Si l’avènement de ChatGPT suscite un tel intérêt dans la communauté des pirates informatiques, ce n’est pas seulement parce qu’il peut aider une nouvelle génération de cybercriminels à mûrir. Cet outil peut s’avérer tout aussi utile aux pirates informatiques plus aguerris. « Nous avons réussi à l’utiliser pour mettre au point un virus polymorphe », c’est-à-dire qui peut changer de forme pour le rendre plus difficile à détecter, assure Eran Shimony, qui va publier les résultats de ses recherches en la matière mardi 17 janvier.

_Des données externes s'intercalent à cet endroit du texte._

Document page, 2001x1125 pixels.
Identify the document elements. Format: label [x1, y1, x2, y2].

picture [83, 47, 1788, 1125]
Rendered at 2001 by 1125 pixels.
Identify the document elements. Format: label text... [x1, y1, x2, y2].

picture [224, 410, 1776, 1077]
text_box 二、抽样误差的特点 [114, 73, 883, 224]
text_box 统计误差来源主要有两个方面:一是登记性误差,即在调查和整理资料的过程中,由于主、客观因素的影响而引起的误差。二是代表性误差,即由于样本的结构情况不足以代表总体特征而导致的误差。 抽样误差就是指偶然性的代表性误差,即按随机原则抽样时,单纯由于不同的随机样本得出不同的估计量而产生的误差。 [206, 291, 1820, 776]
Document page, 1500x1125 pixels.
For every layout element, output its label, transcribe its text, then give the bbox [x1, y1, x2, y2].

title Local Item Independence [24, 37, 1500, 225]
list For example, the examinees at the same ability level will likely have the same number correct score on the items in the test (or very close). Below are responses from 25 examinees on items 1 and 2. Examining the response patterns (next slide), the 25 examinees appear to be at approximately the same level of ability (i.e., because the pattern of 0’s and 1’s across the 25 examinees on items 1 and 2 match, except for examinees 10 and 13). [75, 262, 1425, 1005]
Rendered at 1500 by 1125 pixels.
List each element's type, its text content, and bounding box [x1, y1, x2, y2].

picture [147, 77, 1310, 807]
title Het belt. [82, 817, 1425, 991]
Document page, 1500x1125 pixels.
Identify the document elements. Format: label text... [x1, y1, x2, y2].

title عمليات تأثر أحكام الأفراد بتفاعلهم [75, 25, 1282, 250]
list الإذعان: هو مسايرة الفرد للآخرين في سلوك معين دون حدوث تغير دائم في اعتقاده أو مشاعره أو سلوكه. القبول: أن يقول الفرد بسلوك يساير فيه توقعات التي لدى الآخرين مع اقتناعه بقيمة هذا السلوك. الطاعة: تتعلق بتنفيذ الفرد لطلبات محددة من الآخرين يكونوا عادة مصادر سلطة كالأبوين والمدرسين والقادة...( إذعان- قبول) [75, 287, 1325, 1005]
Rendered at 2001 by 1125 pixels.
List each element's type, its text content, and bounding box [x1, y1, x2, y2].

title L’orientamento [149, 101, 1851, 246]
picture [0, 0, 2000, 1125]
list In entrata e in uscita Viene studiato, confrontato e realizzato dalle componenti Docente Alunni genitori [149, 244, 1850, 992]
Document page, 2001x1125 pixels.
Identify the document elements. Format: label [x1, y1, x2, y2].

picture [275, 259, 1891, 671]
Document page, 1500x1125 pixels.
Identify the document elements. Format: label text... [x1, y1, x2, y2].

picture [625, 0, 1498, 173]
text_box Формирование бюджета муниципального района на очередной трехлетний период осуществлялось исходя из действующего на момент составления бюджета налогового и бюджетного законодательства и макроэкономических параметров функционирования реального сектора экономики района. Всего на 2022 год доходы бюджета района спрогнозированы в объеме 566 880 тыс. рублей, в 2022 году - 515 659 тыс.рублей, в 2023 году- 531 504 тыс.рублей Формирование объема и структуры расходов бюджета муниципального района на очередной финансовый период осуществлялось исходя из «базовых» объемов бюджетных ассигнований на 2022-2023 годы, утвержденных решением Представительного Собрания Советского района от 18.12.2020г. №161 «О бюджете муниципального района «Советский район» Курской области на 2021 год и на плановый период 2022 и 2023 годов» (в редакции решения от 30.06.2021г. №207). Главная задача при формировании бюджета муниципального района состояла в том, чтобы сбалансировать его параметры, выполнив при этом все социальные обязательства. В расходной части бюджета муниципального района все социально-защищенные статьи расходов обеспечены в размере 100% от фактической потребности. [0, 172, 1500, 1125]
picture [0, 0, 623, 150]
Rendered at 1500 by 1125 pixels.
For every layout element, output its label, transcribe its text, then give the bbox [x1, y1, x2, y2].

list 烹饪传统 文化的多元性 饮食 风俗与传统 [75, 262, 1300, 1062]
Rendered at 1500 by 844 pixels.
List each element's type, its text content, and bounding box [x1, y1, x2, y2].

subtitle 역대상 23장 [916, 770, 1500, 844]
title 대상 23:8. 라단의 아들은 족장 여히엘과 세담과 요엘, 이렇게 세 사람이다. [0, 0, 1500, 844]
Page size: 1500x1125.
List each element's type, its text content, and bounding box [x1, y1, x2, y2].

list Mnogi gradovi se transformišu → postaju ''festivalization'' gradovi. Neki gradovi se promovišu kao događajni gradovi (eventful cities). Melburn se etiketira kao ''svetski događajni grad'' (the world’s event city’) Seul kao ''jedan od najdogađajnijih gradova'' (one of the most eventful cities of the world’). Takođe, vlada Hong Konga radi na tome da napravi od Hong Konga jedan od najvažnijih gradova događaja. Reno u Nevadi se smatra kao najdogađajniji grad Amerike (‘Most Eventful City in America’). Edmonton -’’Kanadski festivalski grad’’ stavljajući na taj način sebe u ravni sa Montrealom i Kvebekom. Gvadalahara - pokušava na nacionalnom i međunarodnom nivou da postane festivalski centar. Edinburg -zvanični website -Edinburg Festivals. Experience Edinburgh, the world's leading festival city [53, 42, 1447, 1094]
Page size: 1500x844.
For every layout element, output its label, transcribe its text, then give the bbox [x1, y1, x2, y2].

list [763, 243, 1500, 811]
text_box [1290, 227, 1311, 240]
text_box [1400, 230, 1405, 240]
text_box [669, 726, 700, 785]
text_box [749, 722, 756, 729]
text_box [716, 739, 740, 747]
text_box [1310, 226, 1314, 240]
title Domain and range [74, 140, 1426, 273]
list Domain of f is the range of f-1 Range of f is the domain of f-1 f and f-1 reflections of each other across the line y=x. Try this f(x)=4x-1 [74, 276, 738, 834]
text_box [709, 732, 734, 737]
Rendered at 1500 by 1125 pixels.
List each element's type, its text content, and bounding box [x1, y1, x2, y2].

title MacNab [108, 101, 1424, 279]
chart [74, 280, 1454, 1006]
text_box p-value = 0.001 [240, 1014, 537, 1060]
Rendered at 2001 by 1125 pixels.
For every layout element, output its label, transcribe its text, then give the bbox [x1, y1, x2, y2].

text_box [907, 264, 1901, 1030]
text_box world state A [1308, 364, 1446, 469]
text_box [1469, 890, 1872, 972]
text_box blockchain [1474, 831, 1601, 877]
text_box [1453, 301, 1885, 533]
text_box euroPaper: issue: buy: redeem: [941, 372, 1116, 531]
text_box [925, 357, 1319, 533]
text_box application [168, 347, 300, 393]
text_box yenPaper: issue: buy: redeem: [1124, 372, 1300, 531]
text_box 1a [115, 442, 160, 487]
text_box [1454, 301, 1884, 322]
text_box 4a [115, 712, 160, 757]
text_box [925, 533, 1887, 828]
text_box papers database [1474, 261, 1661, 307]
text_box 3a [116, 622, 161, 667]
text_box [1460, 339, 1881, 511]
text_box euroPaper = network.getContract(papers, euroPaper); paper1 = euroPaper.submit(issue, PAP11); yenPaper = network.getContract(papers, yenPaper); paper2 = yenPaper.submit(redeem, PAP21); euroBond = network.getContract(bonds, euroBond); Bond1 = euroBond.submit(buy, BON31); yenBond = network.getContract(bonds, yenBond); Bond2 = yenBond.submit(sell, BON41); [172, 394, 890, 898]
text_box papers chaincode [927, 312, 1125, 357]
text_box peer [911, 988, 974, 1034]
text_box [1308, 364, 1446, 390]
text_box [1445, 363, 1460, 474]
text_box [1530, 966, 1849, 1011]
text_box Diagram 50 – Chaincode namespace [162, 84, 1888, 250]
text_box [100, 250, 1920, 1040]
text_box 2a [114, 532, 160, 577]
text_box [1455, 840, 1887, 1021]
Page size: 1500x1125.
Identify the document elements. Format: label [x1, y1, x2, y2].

Certains l’utilisent pour des nouvelles formes d’arnaques en ligne. Ils mélangent la prose de ChatGPT avec la touche artistique d’autres IA – comme Dall-E, qui transforme des textes en peinture numérique – « pour les vendre ensuite sur des sites marchands comme Etsy. Ces fausses œuvres ont déjà rapporté jusqu’à 9 000 dollars », a constaté Sergey Shykevich, expert chez Check Point.

Et ce n’est que le début. « ChatGPT va évoluer et probablement devenir plus perfectionné », assure Eran Shimony. Cet outil, qui pour l’instant ne peut pas faire ses propres recherches sur Internet, devrait finir par être relié au réseau, ce qui ouvrira d’autres perspectives. Par exemple, il pourrait alors chercher bien plus rapidement que n’importe quel humain les dernières failles informatiques. « Il va y avoir un délai beaucoup plus court entre la découverte des vulnérabilités des logiciels et leur exploitation par des acteurs malveillants », estime John Fokker.

D’un autre côté, ChatGPT pourra aussi servir à mieux se défendre contre les attaques informatiques. Et les experts interrogés n’excluent pas un proche avenir dans lequel des cybercriminels armés de ChatGPT affrontent des systèmes de défense dotés de ChatGPT.